Politicians have called for a review of foreign investment regulation in a bid to protect valuable food-producing farmland.
Independent senator Nick Xenophon has joined the Greens to request the review, following claime earlier in the week from Bob Brown that 83 per cent of Australian mines are foreign-owned.
The latest incident to concern the politicians was the purchase of large tracts of farmland in northern New South Wales by Chinese state-owned miner Shenhua.
The sale was approved by the Foreign Investment Board (FIB).
Independent MP Tony Windsor said he wants to protect “sensitive lands” from mining, while Nationals Senator Barnaby Joyce said he is concerned the FIRB agrees to too many deals.
"We want a Foreign Investment Review Board that actually has a greater effect," he told the ABC.
Joyce said he is concerned by the recent explosion of overseas companies investing in Australian farmland.
"Prime agricultural land is irreplaceable. It would make more sense if there was a coal mine under the Sydney Harbour Bridge or the Sydney Opera House," he said.
"To dig them up and mine coal there because we can always build another opera house or build another harbour bridge if we really needed to.
"But once prime agricultural land is gone that’s it, you can’t get it back.

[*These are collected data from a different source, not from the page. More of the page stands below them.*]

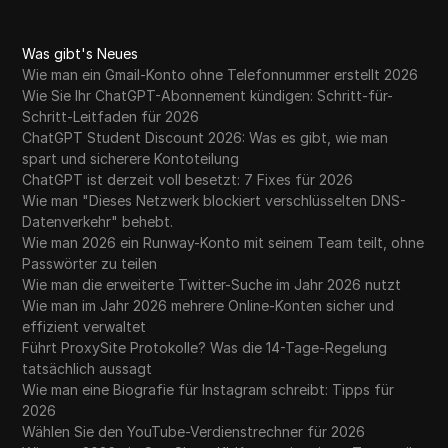
Was gibt's Neues
Wie man ein Gmail-Konto ohne Telefonnummer erstellt 2026
Wie Sie Ihr ChatGPT-Abonnement kündigen: Schritt-für-
Schritt-Leitfaden für 2026
ChatGPT Student Discount 2026: Was es gibt, wie man
spart und sicherere Kontoteilung
ChatGPT ist derzeit voll besetzt: 7 Fixes für 2026
Wie man "Dieses Netzwerk blockiert verschlüsselten DNS-
Datenverkehr" behebt.
Wie man 2026 ein Runway-Konto mit seinem Team teilt, ohne
Passwörter zu teilen
Wie man die erweiterte Twitter-Suche im Jahr 2026 nutzt
Wie man im Jahr 2026 mehrere Online-Konten sicher und
effizient verwaltet
Führt ProxySite Protokolle? Was die 14-Tage-Regelung
tatsächlich aussagt
Wie man eine Biografie für Instagram schreibt: Tipps für
2026
Wählen Sie den YouTube-Verdienstrechner für 2026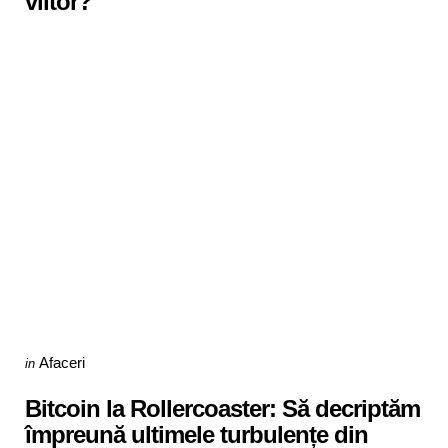
viitor?
Categories
Posted
Afaceri
in
in
Bitcoin la Rollercoaster: Să decriptăm
împreună ultimele turbulențe din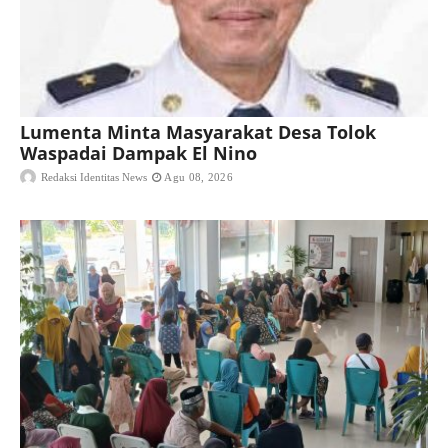
Lumenta Minta Masyarakat Desa Tolok
Waspadai Dampak El Nino
Redaksi Identitas News
Agu 08, 2026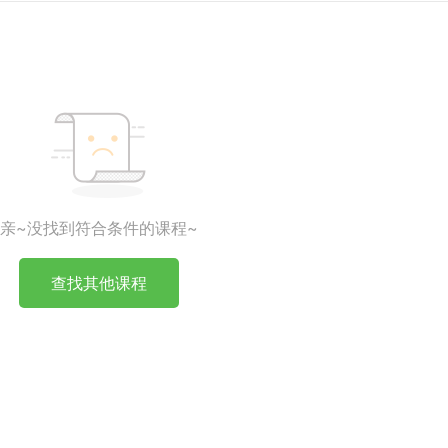
亲~没找到符合条件的课程~
查找其他课程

God hasn’t been here for the last few weeks, so once it’s gone it’s gone forever.
"And in Australia we have some of the best in the world – not much of it, only a small amount of it, but we have some of the best in the world and that should always [be] quarantined from any event which would destroy its nature."
Opposition Leader Tony Abbott said he understands the concern about the scale of the foreign purchases of agricultural land and agri-businesses and his party is examining Foreign Investment Review Board thresholds.
Currently, the FIRB examines any investments involving foreign governments over $231 billion.
The government has requested solid data on the amount of foreign investment in rural land from the Bureau of Agricultural and Resource Economics and the Bureau of Statistics.
It wants the information by October so it can determine if there is an issue that needs to be dealt with.
A spokesman for assistant treasurer Bill Shorten told the ABC food security is an element of the boards responsibility and the Government is aware of its increasing importance.
Windsor said a balance needs to be struck between different uses for agricultural land.
"Well I’m not as concerned about Australia’s food security as some people are," he said.
"I think if landowners have the right to reduce food fibre or energy or trees, at the moment I don’t think we’re going to go down a sort of a socialist path where we actually dictate what people actually do on their privately owned land.
"Because I think it’s important that that land, particularly the sensitive lands that I call them – the Liverpool plains, the Darling Downs of this world – that they actually are in a form to produce food or anything else for centuries to come and that they aren’t tampered with through some of the extractive activities that could upset not just the flood plains but also the massive groundwater systems that are under some of this country.
"The foreign investment stuff [is] another issue. I have some news on that but it’s not related to this particular issue."